### Task statement:
Please print only the top portion of the entries below, ending with the line that contains "match your sofa fabrics with your interiors.", exactly as written.

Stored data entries

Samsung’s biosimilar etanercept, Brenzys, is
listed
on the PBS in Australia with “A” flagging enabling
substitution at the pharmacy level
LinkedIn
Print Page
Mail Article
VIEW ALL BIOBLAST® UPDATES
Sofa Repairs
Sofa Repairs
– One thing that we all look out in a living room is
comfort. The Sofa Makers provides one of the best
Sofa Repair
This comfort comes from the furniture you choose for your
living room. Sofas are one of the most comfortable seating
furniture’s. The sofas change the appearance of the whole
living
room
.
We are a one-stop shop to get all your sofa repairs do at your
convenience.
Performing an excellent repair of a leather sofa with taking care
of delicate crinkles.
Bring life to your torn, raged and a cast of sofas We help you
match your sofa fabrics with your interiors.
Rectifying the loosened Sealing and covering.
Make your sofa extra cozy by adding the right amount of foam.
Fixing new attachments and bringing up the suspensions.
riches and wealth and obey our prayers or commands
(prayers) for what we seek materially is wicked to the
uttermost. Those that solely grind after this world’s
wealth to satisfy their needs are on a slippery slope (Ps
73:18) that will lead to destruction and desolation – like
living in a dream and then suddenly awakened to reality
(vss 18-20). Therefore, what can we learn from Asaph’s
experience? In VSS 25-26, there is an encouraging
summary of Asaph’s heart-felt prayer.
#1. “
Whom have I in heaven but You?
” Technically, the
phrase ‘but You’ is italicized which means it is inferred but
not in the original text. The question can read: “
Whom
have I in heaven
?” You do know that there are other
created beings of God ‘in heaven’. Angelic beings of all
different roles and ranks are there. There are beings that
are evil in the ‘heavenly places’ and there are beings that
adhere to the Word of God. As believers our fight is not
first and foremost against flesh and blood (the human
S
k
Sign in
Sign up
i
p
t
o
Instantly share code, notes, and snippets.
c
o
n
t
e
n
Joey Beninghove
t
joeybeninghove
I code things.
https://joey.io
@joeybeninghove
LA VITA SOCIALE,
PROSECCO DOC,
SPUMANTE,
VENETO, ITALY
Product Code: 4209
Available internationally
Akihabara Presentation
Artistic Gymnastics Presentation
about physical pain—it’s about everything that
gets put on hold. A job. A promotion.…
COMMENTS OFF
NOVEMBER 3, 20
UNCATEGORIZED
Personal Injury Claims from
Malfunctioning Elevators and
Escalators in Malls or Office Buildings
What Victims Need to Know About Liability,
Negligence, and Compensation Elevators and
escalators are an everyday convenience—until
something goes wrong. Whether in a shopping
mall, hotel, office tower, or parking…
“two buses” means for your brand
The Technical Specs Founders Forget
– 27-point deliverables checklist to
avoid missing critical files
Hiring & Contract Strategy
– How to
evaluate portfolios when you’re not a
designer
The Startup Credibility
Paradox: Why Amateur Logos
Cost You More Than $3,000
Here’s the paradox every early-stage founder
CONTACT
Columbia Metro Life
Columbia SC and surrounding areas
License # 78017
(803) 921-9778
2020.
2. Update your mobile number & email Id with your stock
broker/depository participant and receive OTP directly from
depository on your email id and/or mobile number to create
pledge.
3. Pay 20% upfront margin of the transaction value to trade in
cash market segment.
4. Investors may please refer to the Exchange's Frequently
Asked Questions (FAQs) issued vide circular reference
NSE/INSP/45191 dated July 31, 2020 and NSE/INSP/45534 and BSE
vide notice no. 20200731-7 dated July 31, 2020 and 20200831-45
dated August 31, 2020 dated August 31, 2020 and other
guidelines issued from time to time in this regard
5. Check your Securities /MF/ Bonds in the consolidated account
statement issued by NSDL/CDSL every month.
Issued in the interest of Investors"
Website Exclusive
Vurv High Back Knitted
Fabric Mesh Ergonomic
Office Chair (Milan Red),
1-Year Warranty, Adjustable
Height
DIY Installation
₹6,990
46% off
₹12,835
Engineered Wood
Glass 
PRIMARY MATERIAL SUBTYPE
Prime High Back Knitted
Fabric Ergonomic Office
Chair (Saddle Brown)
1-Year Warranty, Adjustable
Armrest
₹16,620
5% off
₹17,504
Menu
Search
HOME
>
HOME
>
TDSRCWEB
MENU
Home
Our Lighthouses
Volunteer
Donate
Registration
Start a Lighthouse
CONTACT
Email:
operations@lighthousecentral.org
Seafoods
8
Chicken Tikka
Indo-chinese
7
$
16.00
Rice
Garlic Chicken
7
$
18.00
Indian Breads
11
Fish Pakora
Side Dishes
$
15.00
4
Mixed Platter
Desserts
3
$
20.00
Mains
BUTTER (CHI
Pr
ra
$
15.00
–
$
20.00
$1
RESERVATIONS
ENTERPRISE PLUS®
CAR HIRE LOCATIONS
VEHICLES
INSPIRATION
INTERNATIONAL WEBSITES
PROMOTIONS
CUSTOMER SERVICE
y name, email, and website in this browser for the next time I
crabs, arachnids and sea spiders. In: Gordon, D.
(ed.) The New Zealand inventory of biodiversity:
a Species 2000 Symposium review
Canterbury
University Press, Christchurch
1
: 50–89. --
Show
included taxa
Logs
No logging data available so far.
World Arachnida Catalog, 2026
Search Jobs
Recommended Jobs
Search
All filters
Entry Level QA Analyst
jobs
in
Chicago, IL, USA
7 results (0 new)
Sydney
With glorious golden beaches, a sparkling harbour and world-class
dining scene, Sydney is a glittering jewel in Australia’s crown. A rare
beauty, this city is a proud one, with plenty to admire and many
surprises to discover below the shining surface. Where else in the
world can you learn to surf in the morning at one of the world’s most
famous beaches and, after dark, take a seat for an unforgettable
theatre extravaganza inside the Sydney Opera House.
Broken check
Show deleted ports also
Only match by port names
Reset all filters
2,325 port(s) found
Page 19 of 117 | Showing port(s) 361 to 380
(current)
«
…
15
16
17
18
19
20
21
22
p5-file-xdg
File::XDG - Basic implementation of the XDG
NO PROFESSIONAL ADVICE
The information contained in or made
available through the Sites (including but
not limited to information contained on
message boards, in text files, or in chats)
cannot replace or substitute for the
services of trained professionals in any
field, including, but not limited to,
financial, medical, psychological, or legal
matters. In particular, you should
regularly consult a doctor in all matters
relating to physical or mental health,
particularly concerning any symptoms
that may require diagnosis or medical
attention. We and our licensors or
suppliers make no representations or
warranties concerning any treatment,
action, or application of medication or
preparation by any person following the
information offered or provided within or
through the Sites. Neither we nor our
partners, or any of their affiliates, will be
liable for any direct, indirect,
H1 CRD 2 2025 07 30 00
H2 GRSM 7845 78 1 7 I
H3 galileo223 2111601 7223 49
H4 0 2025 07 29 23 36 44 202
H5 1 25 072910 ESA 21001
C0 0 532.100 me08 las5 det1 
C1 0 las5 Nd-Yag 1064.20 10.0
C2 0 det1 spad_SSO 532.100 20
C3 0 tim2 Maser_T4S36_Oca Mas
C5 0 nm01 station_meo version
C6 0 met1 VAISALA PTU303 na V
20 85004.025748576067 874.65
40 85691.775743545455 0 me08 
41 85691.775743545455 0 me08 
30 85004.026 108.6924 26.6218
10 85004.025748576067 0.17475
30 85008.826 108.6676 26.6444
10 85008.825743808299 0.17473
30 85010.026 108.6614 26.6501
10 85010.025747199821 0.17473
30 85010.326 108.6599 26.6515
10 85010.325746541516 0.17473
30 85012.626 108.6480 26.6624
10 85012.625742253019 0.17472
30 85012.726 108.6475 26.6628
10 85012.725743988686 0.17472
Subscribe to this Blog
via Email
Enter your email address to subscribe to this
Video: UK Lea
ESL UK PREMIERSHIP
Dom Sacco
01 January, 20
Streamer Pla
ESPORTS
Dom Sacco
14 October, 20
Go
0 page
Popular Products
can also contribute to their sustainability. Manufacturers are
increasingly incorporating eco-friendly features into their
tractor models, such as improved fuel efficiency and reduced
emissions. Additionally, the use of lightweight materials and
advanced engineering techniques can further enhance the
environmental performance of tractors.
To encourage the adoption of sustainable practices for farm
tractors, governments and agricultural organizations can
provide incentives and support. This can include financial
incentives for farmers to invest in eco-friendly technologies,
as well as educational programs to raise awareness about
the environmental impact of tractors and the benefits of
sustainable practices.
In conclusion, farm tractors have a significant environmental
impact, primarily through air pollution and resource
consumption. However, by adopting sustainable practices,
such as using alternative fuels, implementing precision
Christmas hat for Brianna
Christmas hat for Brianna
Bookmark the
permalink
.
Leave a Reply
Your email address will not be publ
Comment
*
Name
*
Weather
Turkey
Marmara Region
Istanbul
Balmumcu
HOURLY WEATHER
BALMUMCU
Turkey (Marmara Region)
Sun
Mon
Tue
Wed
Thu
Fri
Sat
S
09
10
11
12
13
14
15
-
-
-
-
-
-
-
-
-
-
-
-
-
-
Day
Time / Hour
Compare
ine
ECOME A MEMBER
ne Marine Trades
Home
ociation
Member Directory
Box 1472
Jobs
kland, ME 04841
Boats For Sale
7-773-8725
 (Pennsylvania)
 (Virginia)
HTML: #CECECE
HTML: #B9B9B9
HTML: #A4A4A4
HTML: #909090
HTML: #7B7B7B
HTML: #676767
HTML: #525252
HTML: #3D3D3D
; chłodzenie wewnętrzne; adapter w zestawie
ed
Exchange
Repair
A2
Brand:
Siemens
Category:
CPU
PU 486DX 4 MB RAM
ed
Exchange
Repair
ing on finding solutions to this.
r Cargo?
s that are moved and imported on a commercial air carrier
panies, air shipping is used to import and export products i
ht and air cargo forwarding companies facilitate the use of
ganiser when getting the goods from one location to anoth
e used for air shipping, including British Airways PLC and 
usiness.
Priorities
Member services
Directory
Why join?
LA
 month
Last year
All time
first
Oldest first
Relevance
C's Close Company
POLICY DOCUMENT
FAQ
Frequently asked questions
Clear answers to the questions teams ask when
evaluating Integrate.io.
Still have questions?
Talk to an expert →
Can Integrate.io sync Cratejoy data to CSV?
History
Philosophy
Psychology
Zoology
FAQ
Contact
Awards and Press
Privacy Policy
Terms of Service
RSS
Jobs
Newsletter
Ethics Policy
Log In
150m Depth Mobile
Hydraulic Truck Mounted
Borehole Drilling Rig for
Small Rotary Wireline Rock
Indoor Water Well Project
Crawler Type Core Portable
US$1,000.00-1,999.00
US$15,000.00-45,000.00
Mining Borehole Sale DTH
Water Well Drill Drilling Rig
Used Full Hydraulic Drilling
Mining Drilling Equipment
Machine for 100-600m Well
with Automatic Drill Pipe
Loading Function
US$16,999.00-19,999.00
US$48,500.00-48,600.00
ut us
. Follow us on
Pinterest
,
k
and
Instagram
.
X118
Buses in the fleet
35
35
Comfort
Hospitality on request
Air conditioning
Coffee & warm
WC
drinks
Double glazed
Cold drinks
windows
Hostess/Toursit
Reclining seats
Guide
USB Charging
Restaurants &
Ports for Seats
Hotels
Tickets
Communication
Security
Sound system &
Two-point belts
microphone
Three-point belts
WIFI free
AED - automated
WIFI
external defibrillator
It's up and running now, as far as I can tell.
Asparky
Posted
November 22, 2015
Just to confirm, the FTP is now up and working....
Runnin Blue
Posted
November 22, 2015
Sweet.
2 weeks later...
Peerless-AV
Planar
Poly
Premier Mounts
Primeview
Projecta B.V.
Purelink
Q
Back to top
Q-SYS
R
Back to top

### Task response:
Samsung’s biosimilar etanercept, Brenzys, is
listed
on the PBS in Australia with “A” flagging enabling
substitution at the pharmacy level
LinkedIn
Print Page
Mail Article
VIEW ALL BIOBLAST® UPDATES
Sofa Repairs
Sofa Repairs
– One thing that we all look out in a living room is
comfort. The Sofa Makers provides one of the best
Sofa Repair
This comfort comes from the furniture you choose for your
living room. Sofas are one of the most comfortable seating
furniture’s. The sofas change the appearance of the whole
living
room
.
We are a one-stop shop to get all your sofa repairs do at your
convenience.
Performing an excellent repair of a leather sofa with taking care
of delicate crinkles.
Bring life to your torn, raged and a cast of sofas We help you
match your sofa fabrics with your interiors.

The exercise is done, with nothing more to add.